Citibank Taiwan Ltd (花旗台灣) yesterday launched a mortgage plan for double-income couples, allowing them to deduct the balances of their separate saving accounts from the sum used to calculate interest.
“The more a couple saves, the lower their interest payments,” company vice president Michelle Yu (余苑菱) said.
For example, if a couple with a NT$6 million (US$185,000) mortgage has a total of NT$1 million in their saving accounts, they will only be charged daily interest for NT$5 million, the bank said.
Compared to rivals that offer similar options, Yu said the bank’s plan allows a couple to keep their financial independence by having two separate saving accounts instead of one.

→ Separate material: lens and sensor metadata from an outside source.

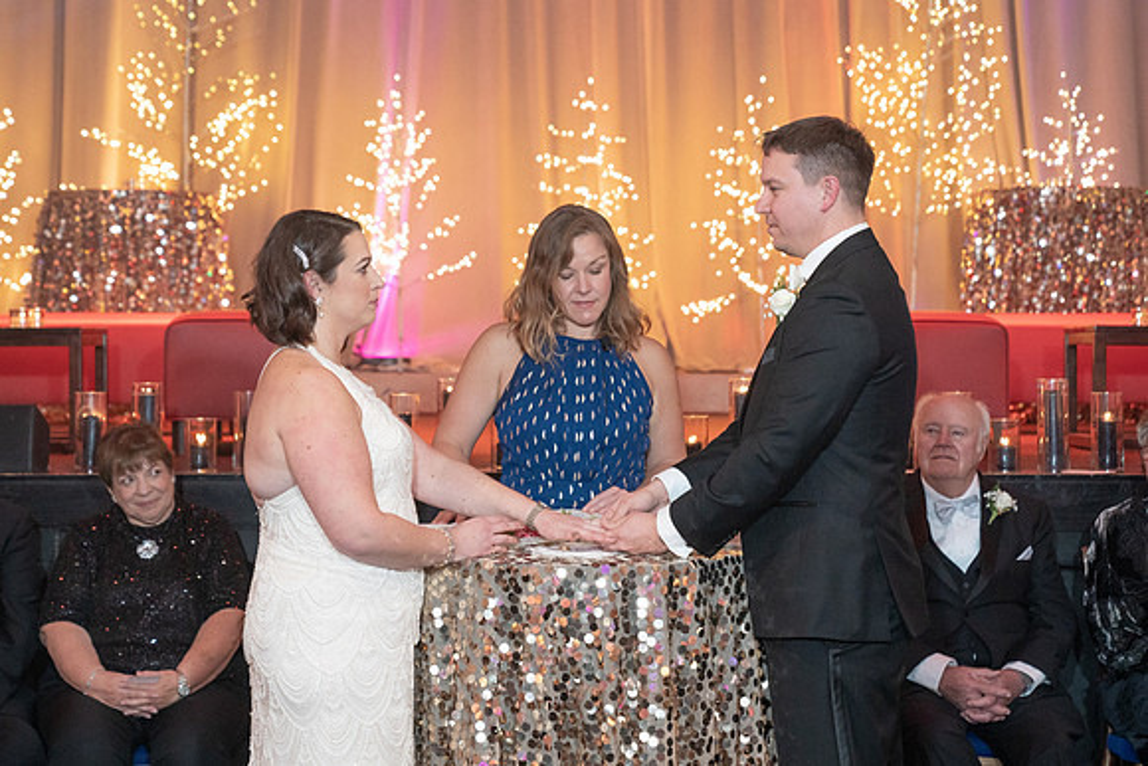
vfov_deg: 17.3
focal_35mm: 79
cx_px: 518
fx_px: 2517
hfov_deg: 25.7
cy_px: 346
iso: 4000
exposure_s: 1/125
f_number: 4
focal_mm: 70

“Although [the plan has] a higher nominal [mortgage] rate, the real interest rate can be the lowest [among all lenders], depending on the total balance of a couple’s savings accounts,” Jeanie Ho (何金妮), a vice president of the bank’s mortgage marketing department, told a media briefing.
The bank’s nominal rates average around 2 percent, slightly higher than the market average of 1.8 percent, she said.
For a 20-year NT$6 million mortgage, borrowers could save NT$748,222 if the couple deposits NT$27,000 each month into each of their accounts, with a balance of NT$400,000, translating into a real interest rate of 0.66 percent, the bank said.